4.     Atur dan Perbaiki :  disiplin dalam menerapkan aturan sendiri dan mengkoreksinya bila perlu.
5.     Hargai dan Gunakan yang Terbarukan : memanfaatkan yang ada di alam sekitar, bukan mendatangkan dari luar yang harus dibeli mahal.
6.     Olah dan Tidak Nyampah : semua ada manfaatnya, temukan !.
7.     Pelajari Pola Alam dan Ikuti : alam ciptaanNya memiliki pola-pola yang indah untuk menjaga kestabilan dan kelangsungannya, kita tinggal mempelajari dan mengikutinya.
8.     Integrasikan dan jangan Segregasikan : beri peran yang tepat untuk masing-masing komponen, jangan memisah-misahkannya.
9.     Mulai dari yang Kecil dan Jangan memaksakan Untuk Segera Besar: mulai beri perubahan kecil dari solusi sederhana yang benar-benar bekerja. Project kecil yang jalan jauh lebih baik dari project besar yang tidak jalan.
10.  Keanekaragaman Bukan Keseragaman : sebar resiko untuk hasil optimal, jangan tergantung pada satu atau sedikit hal.
11.  Lihat Kelebihan dan Tutup Kekurangan : ambil yang terbaik dan gabungkan masing-masing peran, tutup kekurangan yang satu dengan kelebihan yang lain.
12.  Respon Perubahan dan Tidak Menolaknya : mengamati perubahan dan merespon-nya dengan tepat dan pada waktu yang tepat akan lebih baik ketimbang bersikukuh menolak perubahan jaman.

Ketika saya menguraikan detilnya dan mulai merancang aplikasinya, timbul pertanyaan – apakah solusi ini hanya akan efektif untuk lahan pertanian yang luas seperti milik kelompok tani tersebut  di atas?.

Jawaban saya, oh tidak. Solusi ini insyaallah juga cocok untuk para petani yang berlahan sempit ataupun bahkan penduduk perkotaan yang tidak memiliki lahan.

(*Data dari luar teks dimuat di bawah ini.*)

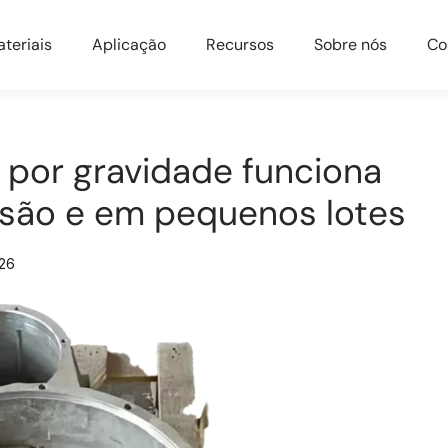
teriais
Aplicação
Recursos
Sobre nós
Co
 por gravidade funciona
isão e em pequenos lotes
026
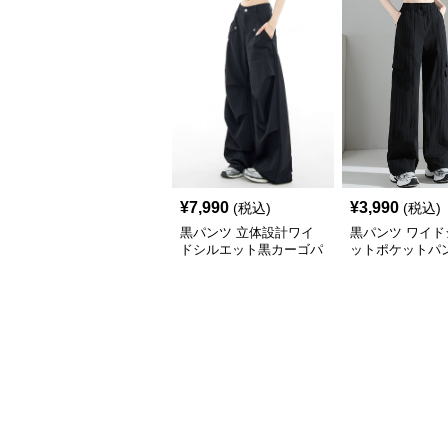
¥
7,990
¥
3,990
(税込)
(税込)
黒パンツ 立体設計ワイ
黒パンツ ワイド
ドシルエット黒カーゴパ
ットポケットパ
ンツ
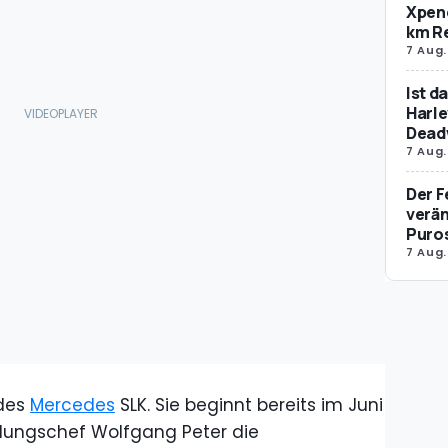
Xpeng
km R
7 Aug.
Ist d
Harle
Dead
7 Aug.
Der F
verän
Puro
7 Aug.
 des
Mercedes
SLK. Sie beginnt bereits im Juni
klungschef Wolfgang Peter die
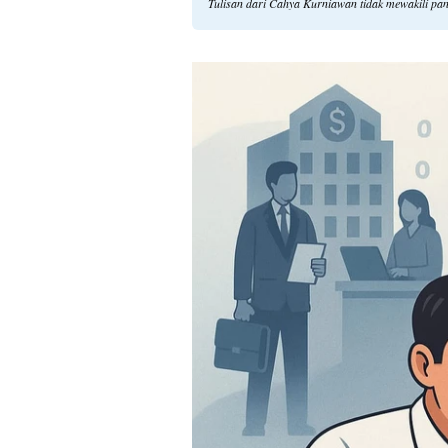
Tulisan dari Cahya Kurniawan tidak mewakili pa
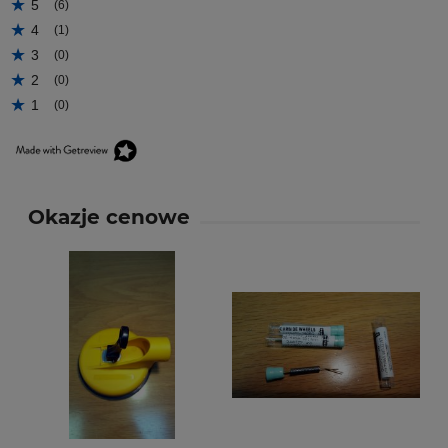
5
(6)
4
(1)
3
(0)
2
(0)
1
(0)
Okazje cenowe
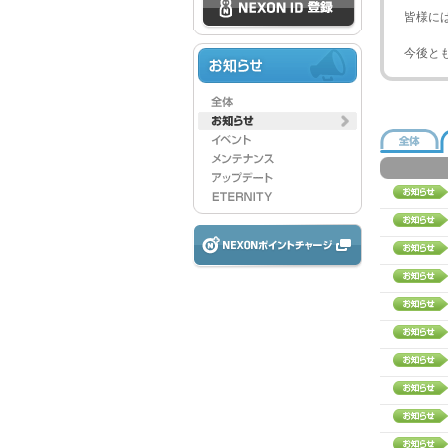
皆様に
今後と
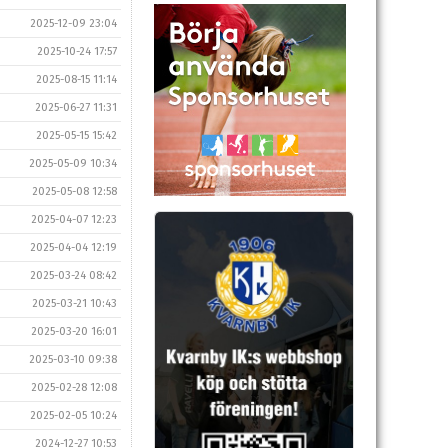
2025-12-09 23:04
2025-10-24 17:57
2025-08-15 11:14
2025-06-27 11:31
2025-05-15 15:42
2025-05-09 10:34
2025-05-08 12:58
2025-04-07 12:23
2025-04-04 12:19
2025-03-24 08:42
2025-03-21 10:43
2025-03-20 16:01
2025-03-10 09:38
2025-02-28 12:08
2025-02-05 10:24
2024-12-27 10:53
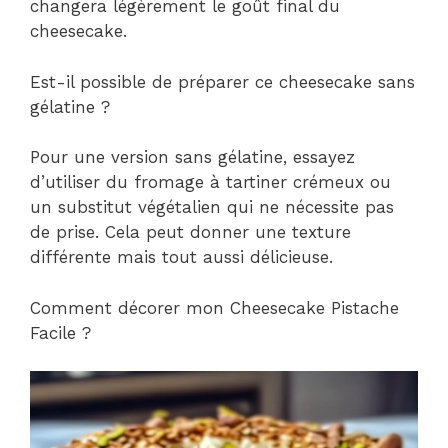
changera légèrement le goût final du
cheesecake.
Est-il possible de préparer ce cheesecake sans
gélatine ?
Pour une version sans gélatine, essayez
d’utiliser du fromage à tartiner crémeux ou
un substitut végétalien qui ne nécessite pas
de prise. Cela peut donner une texture
différente mais tout aussi délicieuse.
Comment décorer mon Cheesecake Pistache
Facile ?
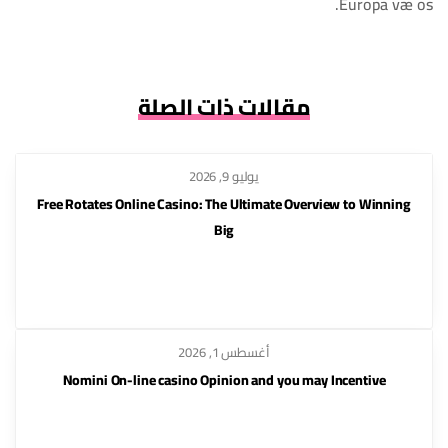
Europa væ os.
مقالات ذات الصلة
يوليو 9, 2026
Free Rotates Online Casino: The Ultimate Overview to Winning
Big
أغسطس 1, 2026
Nomini On-line casino Opinion and you may Incentive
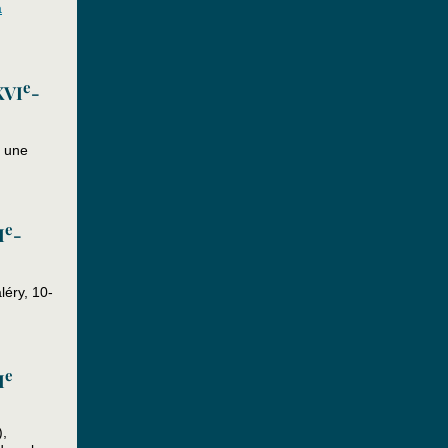
à
e
XVI
-
r une
e
I
-
léry, 10-
e
I
),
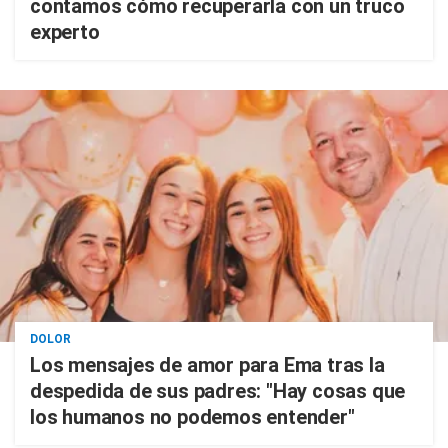
contamos cómo recuperarla con un truco
experto
DOLOR
Los mensajes de amor para Ema tras la
despedida de sus padres: "Hay cosas que
los humanos no podemos entender"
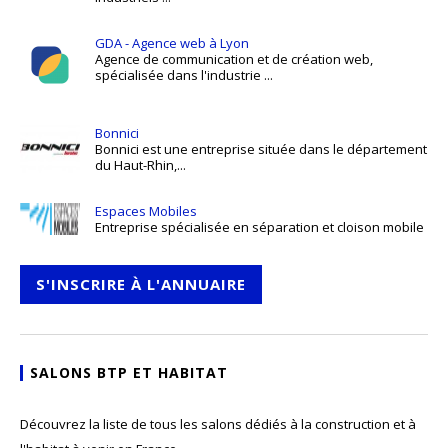
GDA - Agence web à Lyon
Agence de communication et de création web,
spécialisée dans l'industrie ...
Bonnici
Bonnici est une entreprise située dans le département
du Haut-Rhin,...
Espaces Mobiles
Entreprise spécialisée en séparation et cloison mobile
S'INSCRIRE À L'ANNUAIRE
SALONS BTP ET HABITAT
Découvrez la liste de tous les salons dédiés à la construction et à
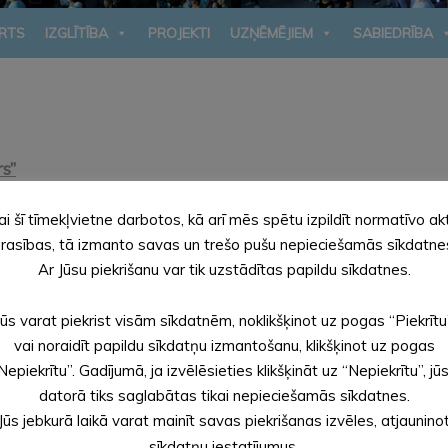
RTS
IZGLĪTĪBA
PROJEKTI
UZŅĒMĒJIEM
SABIEDRĪBA
s”
ai šī tīmekļvietne darbotos, kā arī mēs spētu izpildīt normatīvo ak
rasības, tā izmanto savas un trešo pušu nepieciešamās sīkdatne
Ar Jūsu piekrišanu var tik uzstādītas papildu sīkdatnes.
Jūs varat piekrist visām sīkdatnēm, noklikšķinot uz pogas “Piekrītu
vai noraidīt papildu sīkdatņu izmantošanu, klikšķinot uz pogas
Nepiekrītu”. Gadījumā, ja izvēlēsieties klikšķināt uz “Nepiekrītu”, jū
datorā tiks saglabātas tikai nepieciešamās sīkdatnes.
Jūs jebkurā laikā varat mainīt savas piekrišanas izvēles, atjaunino
sīkdatņu iestatījumus.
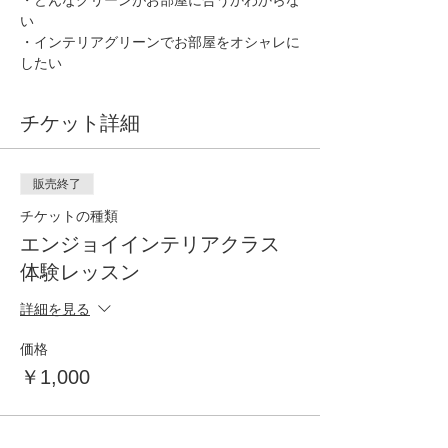
・どんなグリーンがお部屋に合うかわからな
い
・インテリアグリーンでお部屋をオシャレに
したい
チケット詳細
販売終了
チケットの種類
エンジョイインテリアクラス
体験レッスン
詳細を見る
価格
￥1,000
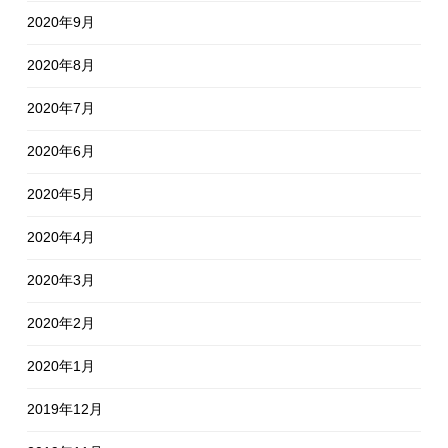
2020年9月
2020年8月
2020年7月
2020年6月
2020年5月
2020年4月
2020年3月
2020年2月
2020年1月
2019年12月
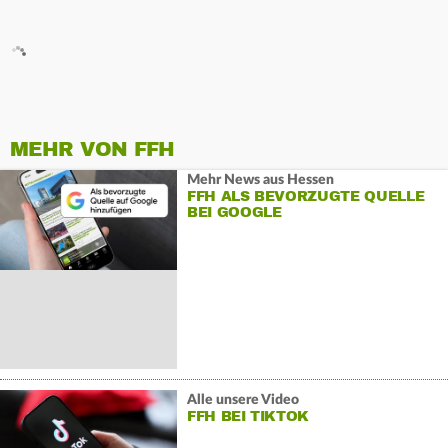
MEHR VON FFH
Mehr News aus Hessen
FFH ALS BEVORZUGTE QUELLE
BEI GOOGLE
Alle unsere Video
FFH BEI TIKTOK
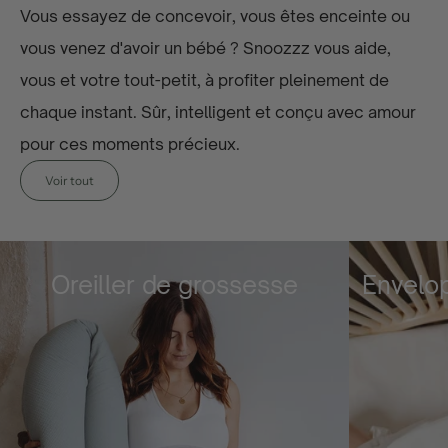
Vous essayez de concevoir, vous êtes enceinte ou
vous venez d'avoir un bébé ? Snoozzz vous aide,
vous et votre tout-petit, à profiter pleinement de
chaque instant. Sûr, intelligent et conçu avec amour
pour ces moments précieux.
Voir tout
Oreiller de grossesse
Envelo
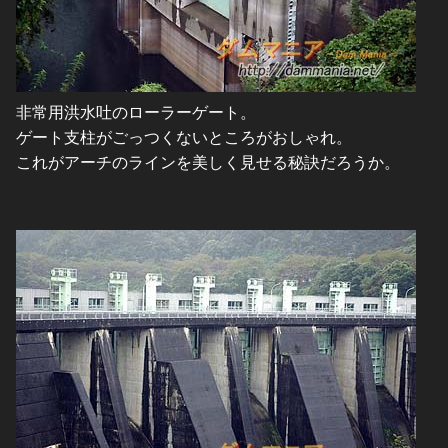
非常用洪水吐のローラーゲート。
ゲート支柱がごっつくないところがおしゃれ。
これがアーチのラインを美しく見せる秘訣だろうか。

Ada konsep yang disebut microponics untuk menggambarkan peluang halaman rumah kita menjadi sentra produksi pangan kita sendiri. Tekniknya bisa melalui hydroponics , aeroponics , vertical farming dlsb. Teknis-teknisnya insyaallah akan saya jelaskan pada waktunya, saat percobaan-percobaan kita mulai membawa hasil.

Njilmet dan perlu teknologi tinggi ?, tidak harus. Di jaman ketika teknologi sudah bisa mengantar manusia untuk jalan-jalan di ruang angkasa yang tanpa batas, ketika microprocessor sudah bisa dibuat dalam kapasitas terabytes, masa kita tidak bisa memproduksi pangan untuk kita sendiri dari sumber alam yang melimpah ciptaanNya ?.

Bila luas lahan memang bukan milik kita, luasnya pikiran harus bisa menjadi budaya. Meskipun hidup terhimpit di lahan sempit, tidak berarti pikiran kita harus ikut menyempit karenanya. Kita mulai saja dari yang kita bisa, dan biarlah Allah yang mengajari kita apa yang kita belum bisa…InsyaAllah.